Friday, June 23, 2006

Death Touches You

Watching a rerun of House, M.D. It was a real tear jerker. A man's wife was pregnant and dying and he had to okay the C-section to save his baby. What a heart wrenching decision. While the answer is obvious, in the heat of the moment, it's absolutely horrifying. You're losing your wife and trying to save your child, but you don't want to lose your wife, and she's dying anyway.

Death is something that happens to elderly people. It's not supposed to take someone so young. When you experience the death of someone you care about, especially when they are young, or the same age as you are, it changes you. The grief is overwhelming. Beliefs don't mean a whole lot when the event happens. They might help later.
Comments:
You would think that beliefs would help, and the more specific the better concerning the reassuring details of an afterlife.

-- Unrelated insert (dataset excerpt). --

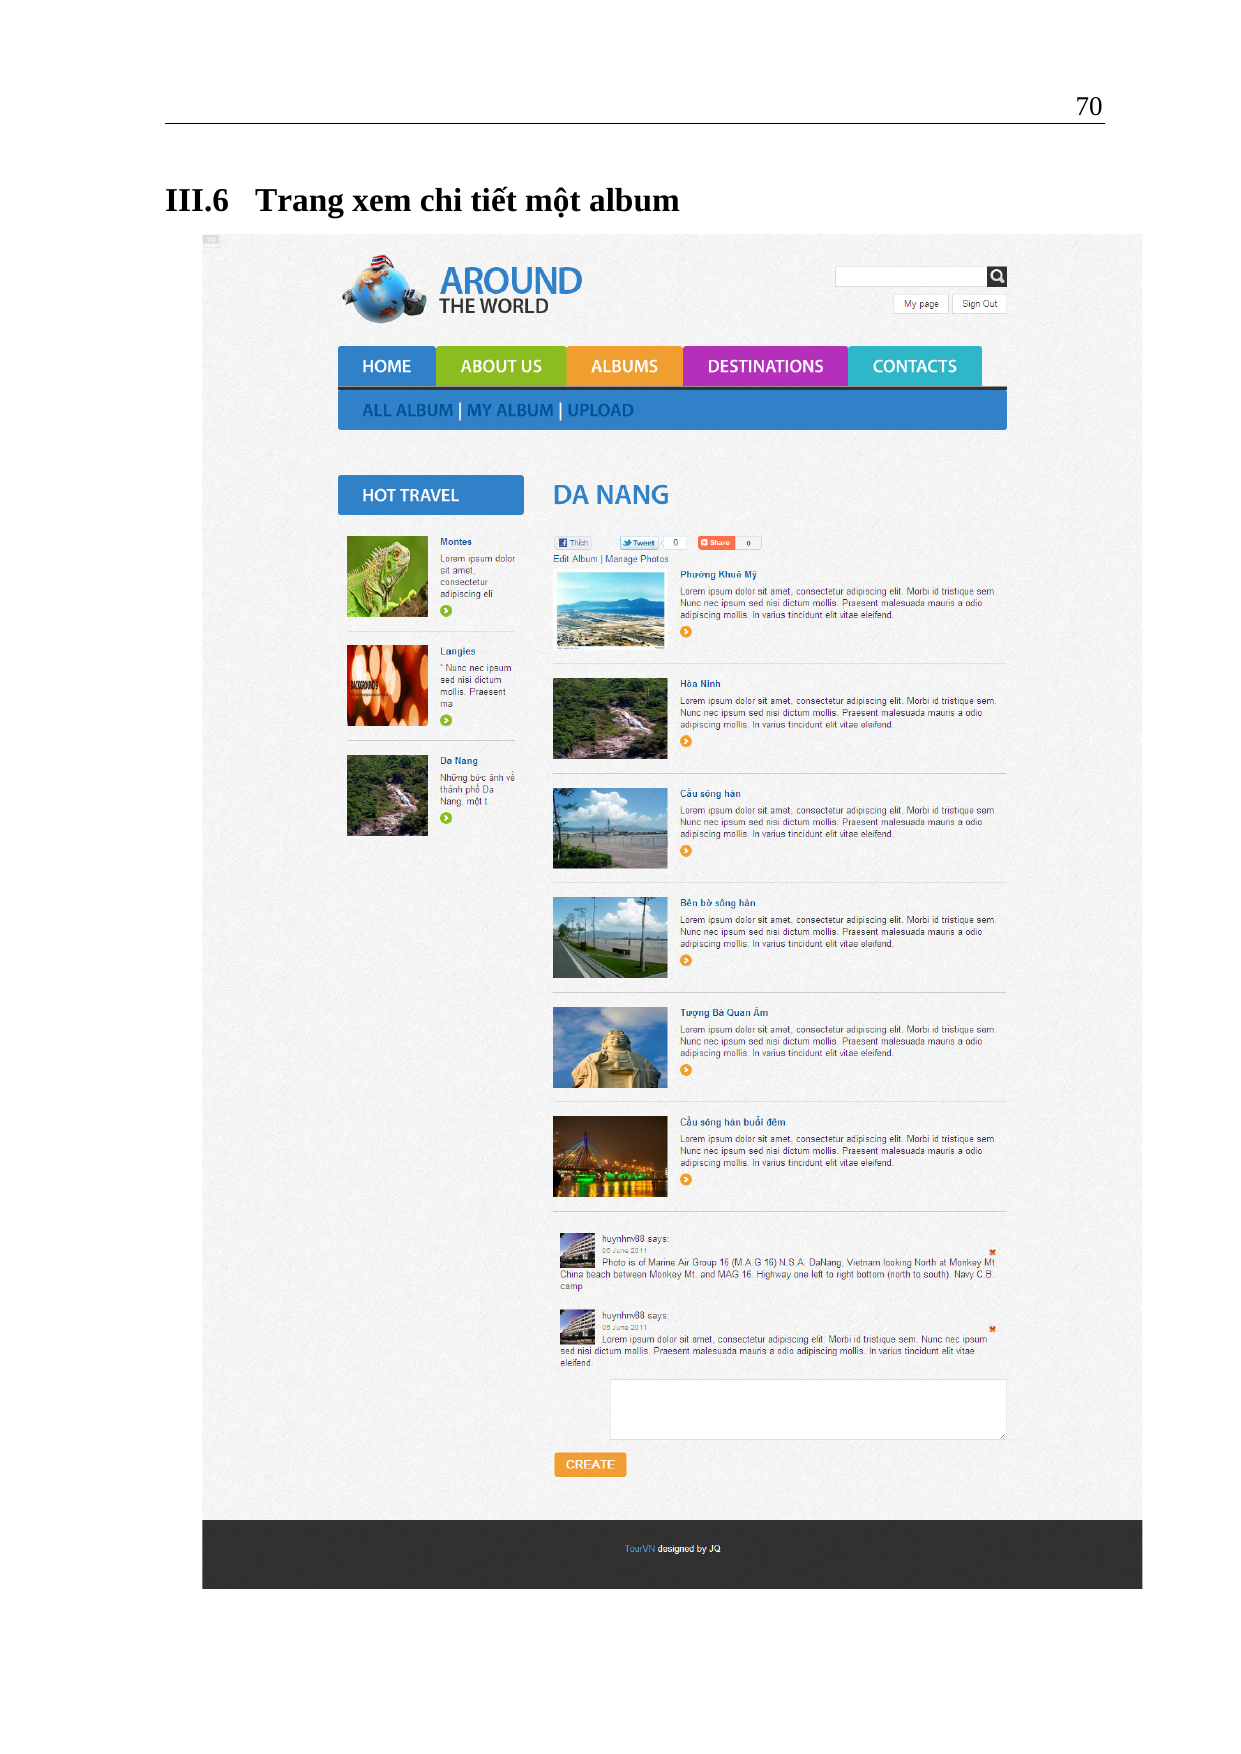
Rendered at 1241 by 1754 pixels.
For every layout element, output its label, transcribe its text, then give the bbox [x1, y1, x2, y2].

At the same time, I can't say that in my personal experience I've noticed believers facing suffering and death, when it really comes to them, more easily than others do.
 
Loss is loss, faith, hope, promise, that is what life is and that is what is lost. Ones' belief system is to restore some of what is lost, not to replace the loss.
 
We all have beliefs, big and small. And much of it don't have any good bases. Much of it is very confusing and separative, causing a lot of division among people. Belief in a personal or household gods, in one's own country or culture, and in ones own personal history, family, and relatives, can clutter your mind so much you can't think clearly anymore.
Beliefs are for people who can't live without them, out of fear, for what could possibly happen to themselves and their loved ones.
We are not used to staring into the unknown.